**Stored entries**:
▬▬▬

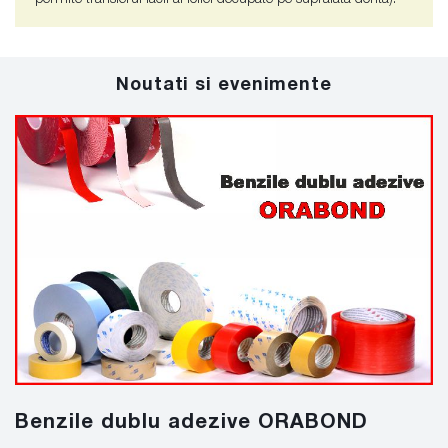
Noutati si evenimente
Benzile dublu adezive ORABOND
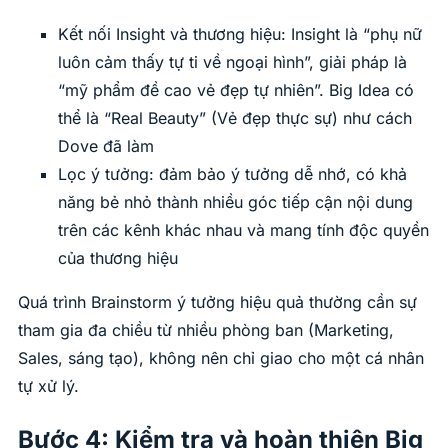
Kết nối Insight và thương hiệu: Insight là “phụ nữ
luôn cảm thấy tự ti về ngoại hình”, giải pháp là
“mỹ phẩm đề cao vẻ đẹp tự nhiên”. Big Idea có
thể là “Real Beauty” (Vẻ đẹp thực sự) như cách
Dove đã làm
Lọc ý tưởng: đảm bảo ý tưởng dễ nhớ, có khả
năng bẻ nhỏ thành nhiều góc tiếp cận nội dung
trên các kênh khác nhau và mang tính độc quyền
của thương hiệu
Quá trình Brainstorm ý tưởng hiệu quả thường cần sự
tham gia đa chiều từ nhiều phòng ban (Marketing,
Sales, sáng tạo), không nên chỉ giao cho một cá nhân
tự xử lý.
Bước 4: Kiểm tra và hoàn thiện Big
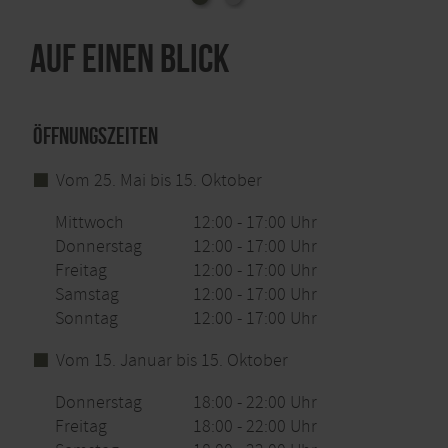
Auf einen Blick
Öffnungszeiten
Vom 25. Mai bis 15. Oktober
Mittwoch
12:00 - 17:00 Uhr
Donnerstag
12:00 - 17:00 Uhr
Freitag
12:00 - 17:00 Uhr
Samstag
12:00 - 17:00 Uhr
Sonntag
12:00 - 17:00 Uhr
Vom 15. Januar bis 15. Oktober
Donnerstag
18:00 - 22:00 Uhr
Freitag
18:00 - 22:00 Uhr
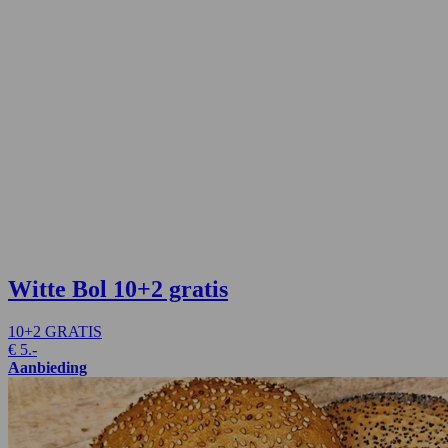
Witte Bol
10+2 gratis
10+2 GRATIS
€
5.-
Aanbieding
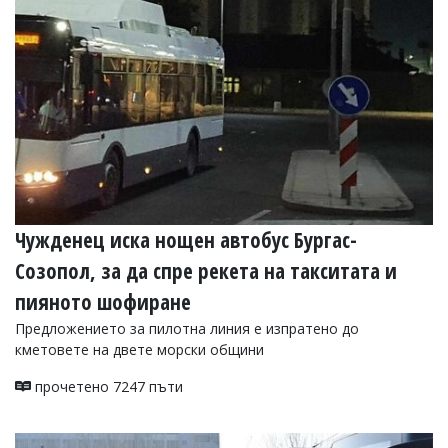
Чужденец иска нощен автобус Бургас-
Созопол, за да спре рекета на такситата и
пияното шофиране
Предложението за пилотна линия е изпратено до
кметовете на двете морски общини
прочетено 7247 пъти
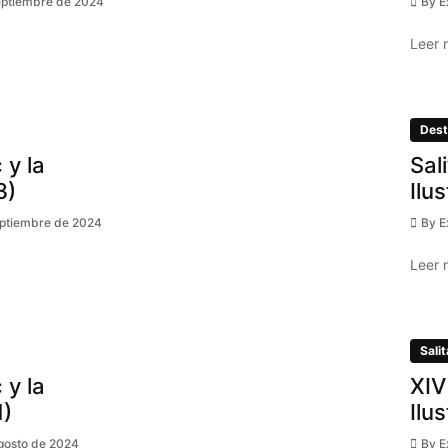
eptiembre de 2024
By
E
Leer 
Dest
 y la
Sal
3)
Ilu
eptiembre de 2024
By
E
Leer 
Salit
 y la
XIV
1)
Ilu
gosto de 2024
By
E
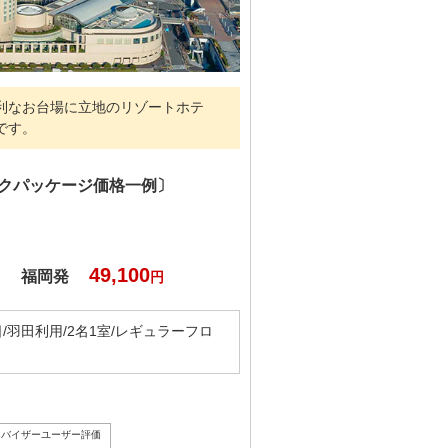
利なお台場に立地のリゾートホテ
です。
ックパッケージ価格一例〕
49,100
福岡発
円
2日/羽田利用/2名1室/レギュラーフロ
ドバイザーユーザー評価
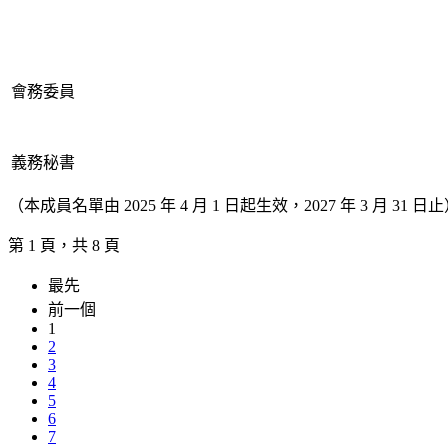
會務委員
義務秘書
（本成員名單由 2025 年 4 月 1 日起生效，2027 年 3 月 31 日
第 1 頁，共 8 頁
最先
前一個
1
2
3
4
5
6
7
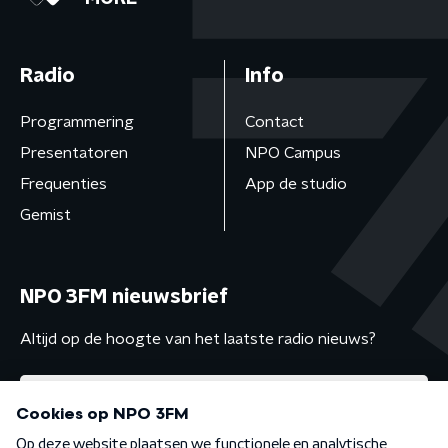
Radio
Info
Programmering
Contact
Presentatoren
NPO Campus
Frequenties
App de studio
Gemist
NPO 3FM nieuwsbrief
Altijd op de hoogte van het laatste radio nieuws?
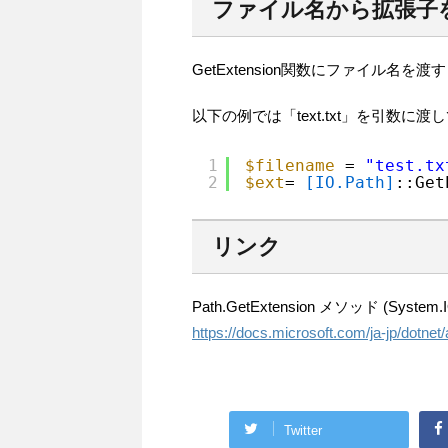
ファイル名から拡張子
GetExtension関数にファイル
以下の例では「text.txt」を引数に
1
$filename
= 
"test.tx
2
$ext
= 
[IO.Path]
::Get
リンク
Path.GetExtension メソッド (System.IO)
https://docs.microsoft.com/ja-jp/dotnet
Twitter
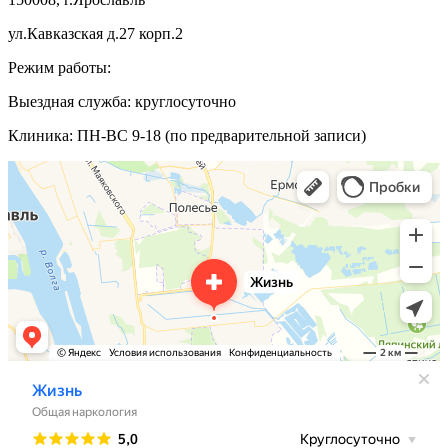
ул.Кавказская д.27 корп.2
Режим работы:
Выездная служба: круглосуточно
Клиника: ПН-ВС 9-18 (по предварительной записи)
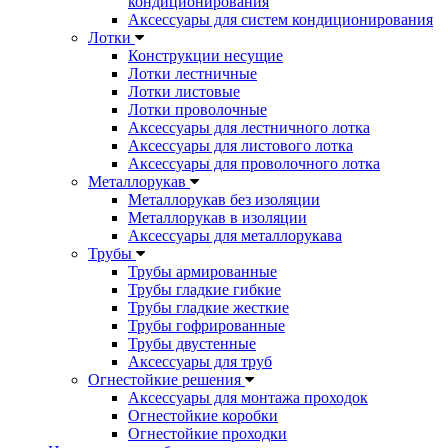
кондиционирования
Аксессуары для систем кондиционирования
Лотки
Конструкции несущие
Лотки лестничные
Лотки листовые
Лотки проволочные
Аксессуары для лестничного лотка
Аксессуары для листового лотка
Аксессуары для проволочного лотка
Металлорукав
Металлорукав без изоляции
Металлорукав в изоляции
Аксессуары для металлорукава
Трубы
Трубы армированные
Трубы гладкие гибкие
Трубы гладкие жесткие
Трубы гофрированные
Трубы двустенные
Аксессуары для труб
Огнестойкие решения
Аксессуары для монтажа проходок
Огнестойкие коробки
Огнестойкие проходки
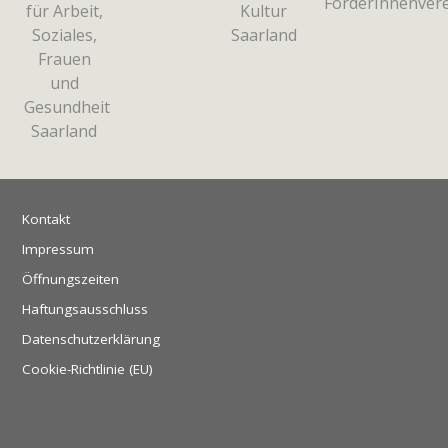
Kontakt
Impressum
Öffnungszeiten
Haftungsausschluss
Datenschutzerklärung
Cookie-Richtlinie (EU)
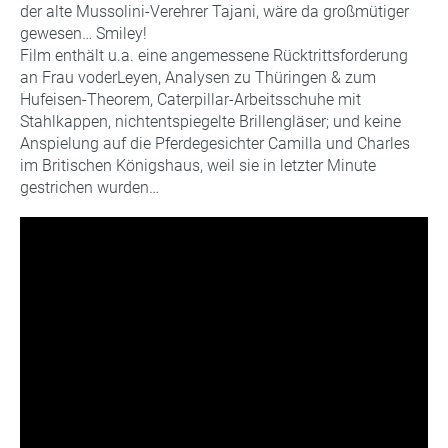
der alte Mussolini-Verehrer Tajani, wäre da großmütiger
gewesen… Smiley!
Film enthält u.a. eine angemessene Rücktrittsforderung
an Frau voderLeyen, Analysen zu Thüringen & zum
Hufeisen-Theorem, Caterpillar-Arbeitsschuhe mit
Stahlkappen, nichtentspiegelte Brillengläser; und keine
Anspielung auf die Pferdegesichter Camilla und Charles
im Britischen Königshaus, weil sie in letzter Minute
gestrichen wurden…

▬▬▬

**TASK GOAL**: Can you change "Öffnungszeiten" to "Geschäftszeiten" throughout these lines, keep everything else the same, and leave the pictures out?

**PROBLEM SOLUTION**:
Noutati si evenimente
Benzile dublu adezive ORABOND
Kết nối Insight và thương hiệu: Insight là “phụ nữ
luôn cảm thấy tự ti về ngoại hình”, giải pháp là
“mỹ phẩm đề cao vẻ đẹp tự nhiên”. Big Idea có
thể là “Real Beauty” (Vẻ đẹp thực sự) như cách
Dove đã làm
Lọc ý tưởng: đảm bảo ý tưởng dễ nhớ, có khả
năng bẻ nhỏ thành nhiều góc tiếp cận nội dung
trên các kênh khác nhau và mang tính độc quyền
của thương hiệu
Quá trình Brainstorm ý tưởng hiệu quả thường cần sự
tham gia đa chiều từ nhiều phòng ban (Marketing,
Sales, sáng tạo), không nên chỉ giao cho một cá nhân
tự xử lý.
Bước 4: Kiểm tra và hoàn thiện Big
Auf einen Blick
Geschäftszeiten
Vom 25. Mai bis 15. Oktober
Mittwoch
12:00 - 17:00 Uhr
Donnerstag
12:00 - 17:00 Uhr
Freitag
12:00 - 17:00 Uhr
Samstag
12:00 - 17:00 Uhr
Sonntag
12:00 - 17:00 Uhr
Vom 15. Januar bis 15. Oktober
Donnerstag
18:00 - 22:00 Uhr
Freitag
18:00 - 22:00 Uhr
Witte Bol
10+2 gratis
10+2 GRATIS
€
5.-
Aanbieding
Чужденец иска нощен автобус Бургас-
Созопол, за да спре рекета на такситата и
пияното шофиране
Предложението за пилотна линия е изпратено до
кметовете на двете морски общини
прочетено 7247 пъти
eptiembre de 2024
By
E
Leer 
Dest
 y la
Sal
3)
Ilu
eptiembre de 2024
By
E
Leer 
Salit
 y la
XIV
1)
Ilu
gosto de 2024
By
E
利なお台場に立地のリゾートホテ
です。
ックパッケージ価格一例〕
49,100
福岡発
円
2日/羽田利用/2名1室/レギュラーフロ
ドバイザーユーザー評価
會務委員
義務秘書
（本成員名單由 2025 年 4 月 1 日起生效，2027 年 3 月 31 日
第 1 頁，共 8 頁
最先
前一個
1
2
3
4
5
6
7
Radio
Info
Programmering
Contact
Presentatoren
NPO Campus
Frequenties
App de studio
Gemist
NPO 3FM nieuwsbrief
Altijd op de hoogte van het laatste radio nieuws?
ファイル名から拡張子
GetExtension関数にファイル
以下の例では「text.txt」を引数に
1
$filename
= 
"test.tx
2
$ext
= 
[IO.Path]
::Get
リンク
Path.GetExtension メソッド (System.IO)
https://docs.microsoft.com/ja-jp/dotnet
Twitter
ул.Кавказская д.27 корп.2
Режим работы:
Выездная служба: круглосуточно
Клиника: ПН-ВС 9-18 (по предварительной записи)
кондиционирования
Аксессуары для систем кондиционирования
Лотки
Конструкции несущие
Лотки лестничные
Лотки листовые
Лотки проволочные
Аксессуары для лестничного лотка
Аксессуары для листового лотка
Аксессуары для проволочного лотка
Металлорукав
Металлорукав без изоляции
Металлорукав в изоляции
Аксессуары для металлорукава
Трубы
Трубы армированные
Трубы гладкие гибкие
Трубы гладкие жесткие
Трубы гофрированные
Трубы двустенные
Аксессуары для труб
Огнестойкие решения
Аксессуары для монтажа проходок
Огнестойкие коробки
Огнестойкие проходки
Kontakt
Impressum
Geschäftszeiten
Haftungsausschluss
Datenschutzerklärung
Cookie-Richtlinie (EU)
der alte Mussolini-Verehrer Tajani, wäre da großmütiger
gewesen… Smiley!
Film enthält u.a. eine angemessene Rücktrittsforderung
an Frau voderLeyen, Analysen zu Thüringen & zum
Hufeisen-Theorem, Caterpillar-Arbeitsschuhe mit
Stahlkappen, nichtentspiegelte Brillengläser; und keine
Anspielung auf die Pferdegesichter Camilla und Charles
im Britischen Königshaus, weil sie in letzter Minute
gestrichen wurden…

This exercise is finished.